The dynamics of oil policies between producing and consuming countries have far extended beyond traditional supply-demand mechanisms, and increasingly intertwining with geopolitical considerations. The Russia-Ukraine conflict exemplifies this, triggering as it significant volatility in oil markets.
To shed light on this complex interplay, it’s crucial to consider the strategies adopted by oil producer and consumer parties. These are shaped by divergent interests, particularly as the oil policies of producer nations have gained independence through the diversification of major consumption hubs. This was driven in part by certain Asian countries evolving into significant consumers of oil and gas.

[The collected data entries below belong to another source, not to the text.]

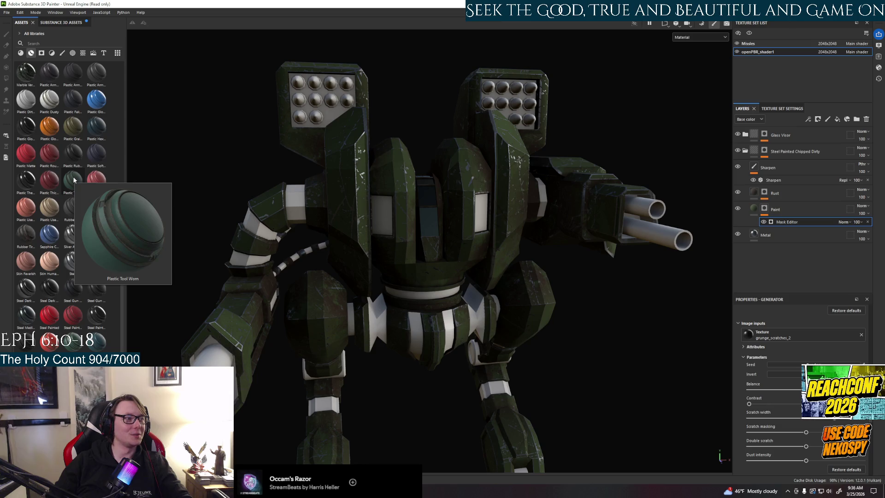
pyautogui.keyDown('alt'); pyautogui.moveTo(338, 264); pyautogui.dragTo(388, 269); pyautogui.keyUp('alt')
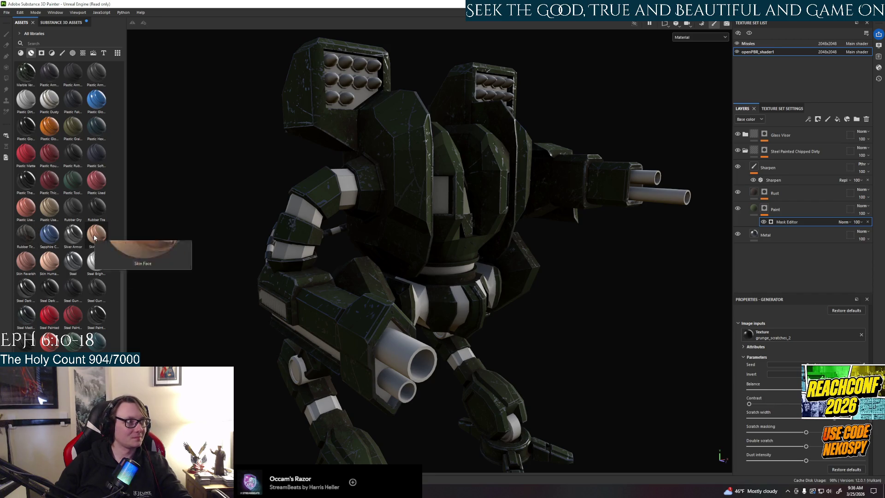
pyautogui.moveTo(378, 341)
pyautogui.keyDown('alt'); pyautogui.mouseDown()
pyautogui.moveTo(347, 333)
pyautogui.moveTo(329, 294)
pyautogui.mouseUp(); pyautogui.keyUp('alt')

Meanwhile, the oil policies of Western consumer nations too have undergone significant transformations since the onset of the Ukraine crisis in late February 2022. In an effort to reduce dependence on Russian energy sources, these countries have tolerated heavy financial burdens and escalated inflation rates. This shift was driven by stringent sanctions imposed on Russia as a response to its military intervention.
Western nations assumed these economic sanctions would be sufficient to dissuade Russia by threatening the stability of its economy. Despite the potential for economic collapse, Russia’s economy has proved resilient, continuing to draw substantial revenues from oil.
Higher oil prices have allowed Russia to offset losses brought about by Western boycotts and sanctions. The Paris-based International Energy Agency reported that Russian oil exports in March recorded their highest level in three years - despite the sanctions.
This situation has prompted NATO countries to seek alternative strategies to impact Russia’s primary revenue source. One such has been an attempt to drive oil prices down to a bare minimum, aiming to strip Russia of its main economic lifeline.
US shale gains too
Despite oil prices dipping below $80 per barrel, a level generally unable to significantly impact Russia’s revenues even with discounts on its oil and gas sales, we observe a concurrent increase in US shale oil production. Recently, production of US shale oil had risen by 41,000 barrels per day to 9.33 million barrels per day. This is in contrast to the current US administration’s policy, aimed at reducing shale oil production due to environmental concerns.
However, geopolitical interests seem to have taken precedence, with the US leveraging its oil reserves to exert influence over price levels and try to drive them down. This approach, while strategic, has led to a significant decrease in oil storage, posing tangible risks to US energy security.
The ensuing need to replenish reserve tanks to their previous levels subsequently raises the demand for oil, potentially causing prices to increase. This policy has encountered several hurdles, not least being the oil policies of producing countries. These nations aim to protect their interests and execute their development programs by securing equitable revenues from exports.
Therefore, they intervene to maintain prices at current levels, achieving positive outcomes so far in their collective efforts. This holds significant economic importance for some members, especially developing countries, while for others it carries economic and geopolitical implications.
Producing nations have their rights
The divergence in the oil policies of Western consuming countries and oil-producing nations presents a significant obstacle to West’s efforts aimed at lowering oil prices. The producers cannot be faulted for adhering to these policies; Western efforts may not only damage the Russian economy but may cause more severe harm to OPEC member-countries and developing oil-producing nations in general.
This could result in economic crises that will be difficult to manage in the near term. Notably, these countries are not involved in the Ukrainian conflict and, in fact, are making significant efforts towards a peaceful resolution, given their good relations with the conflicting parties. And which contributes to global economic and security stability.
A fluid balance of power dynamics
It can be asserted that the recent contention over oil has taken on new dimensions, coinciding with significant shifts in the balance of global powers. This has led to the prioritization of interests by producing countries, diverging from past trends where alliances played a key role in maintaining optimum price levels.
This shift in focus is apt, considering that oil and gas are finite resources that need to be exploited judiciously to accelerate development rates and create alternative income streams. If interests became the determinant of policies, no one would care about - or ensure - fair prices for their oil and gas exports.